◆ Request: Transcribe each line of the material below verbatim, keeping the original order and line breaks.

◆ Supplied material:
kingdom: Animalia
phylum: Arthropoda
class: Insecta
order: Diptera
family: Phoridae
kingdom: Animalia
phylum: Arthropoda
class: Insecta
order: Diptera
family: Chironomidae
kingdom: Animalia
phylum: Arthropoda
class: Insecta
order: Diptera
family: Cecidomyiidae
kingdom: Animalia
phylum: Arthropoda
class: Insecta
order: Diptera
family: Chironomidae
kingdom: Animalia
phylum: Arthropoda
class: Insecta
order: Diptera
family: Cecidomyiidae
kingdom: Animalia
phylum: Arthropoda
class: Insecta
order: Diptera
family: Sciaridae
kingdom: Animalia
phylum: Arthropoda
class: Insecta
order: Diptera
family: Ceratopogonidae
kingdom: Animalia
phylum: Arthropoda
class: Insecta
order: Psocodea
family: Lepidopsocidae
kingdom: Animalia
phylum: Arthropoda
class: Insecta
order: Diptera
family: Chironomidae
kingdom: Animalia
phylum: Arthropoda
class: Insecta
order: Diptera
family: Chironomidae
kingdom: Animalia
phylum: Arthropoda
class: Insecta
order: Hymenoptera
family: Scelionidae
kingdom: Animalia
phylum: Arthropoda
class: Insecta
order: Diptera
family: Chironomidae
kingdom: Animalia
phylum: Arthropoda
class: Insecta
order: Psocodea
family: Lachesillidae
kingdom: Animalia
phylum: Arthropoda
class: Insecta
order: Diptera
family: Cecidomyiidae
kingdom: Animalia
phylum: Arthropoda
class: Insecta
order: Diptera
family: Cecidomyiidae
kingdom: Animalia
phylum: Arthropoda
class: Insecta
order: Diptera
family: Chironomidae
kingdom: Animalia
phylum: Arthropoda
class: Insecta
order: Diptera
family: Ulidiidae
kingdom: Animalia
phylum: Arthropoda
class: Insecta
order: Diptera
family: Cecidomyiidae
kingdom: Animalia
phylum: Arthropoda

◆ Full solution:
kingdom: Animalia
phylum: Arthropoda
class: Insecta
order: Diptera
family: Phoridae
kingdom: Animalia
phylum: Arthropoda
class: Insecta
order: Diptera
family: Chironomidae
kingdom: Animalia
phylum: Arthropoda
class: Insecta
order: Diptera
family: Cecidomyiidae
kingdom: Animalia
phylum: Arthropoda
class: Insecta
order: Diptera
family: Chironomidae
kingdom: Animalia
phylum: Arthropoda
class: Insecta
order: Diptera
family: Cecidomyiidae
kingdom: Animalia
phylum: Arthropoda
class: Insecta
order: Diptera
family: Sciaridae
kingdom: Animalia
phylum: Arthropoda
class: Insecta
order: Diptera
family: Ceratopogonidae
kingdom: Animalia
phylum: Arthropoda
class: Insecta
order: Psocodea
family: Lepidopsocidae
kingdom: Animalia
phylum: Arthropoda
class: Insecta
order: Diptera
family: Chironomidae
kingdom: Animalia
phylum: Arthropoda
class: Insecta
order: Diptera
family: Chironomidae
kingdom: Animalia
phylum: Arthropoda
class: Insecta
order: Hymenoptera
family: Scelionidae
kingdom: Animalia
phylum: Arthropoda
class: Insecta
order: Diptera
family: Chironomidae
kingdom: Animalia
phylum: Arthropoda
class: Insecta
order: Psocodea
family: Lachesillidae
kingdom: Animalia
phylum: Arthropoda
class: Insecta
order: Diptera
family: Cecidomyiidae
kingdom: Animalia
phylum: Arthropoda
class: Insecta
order: Diptera
family: Cecidomyiidae
kingdom: Animalia
phylum: Arthropoda
class: Insecta
order: Diptera
family: Chironomidae
kingdom: Animalia
phylum: Arthropoda
class: Insecta
order: Diptera
family: Ulidiidae
kingdom: Animalia
phylum: Arthropoda
class: Insecta
order: Diptera
family: Cecidomyiidae
kingdom: Animalia
phylum: Arthropoda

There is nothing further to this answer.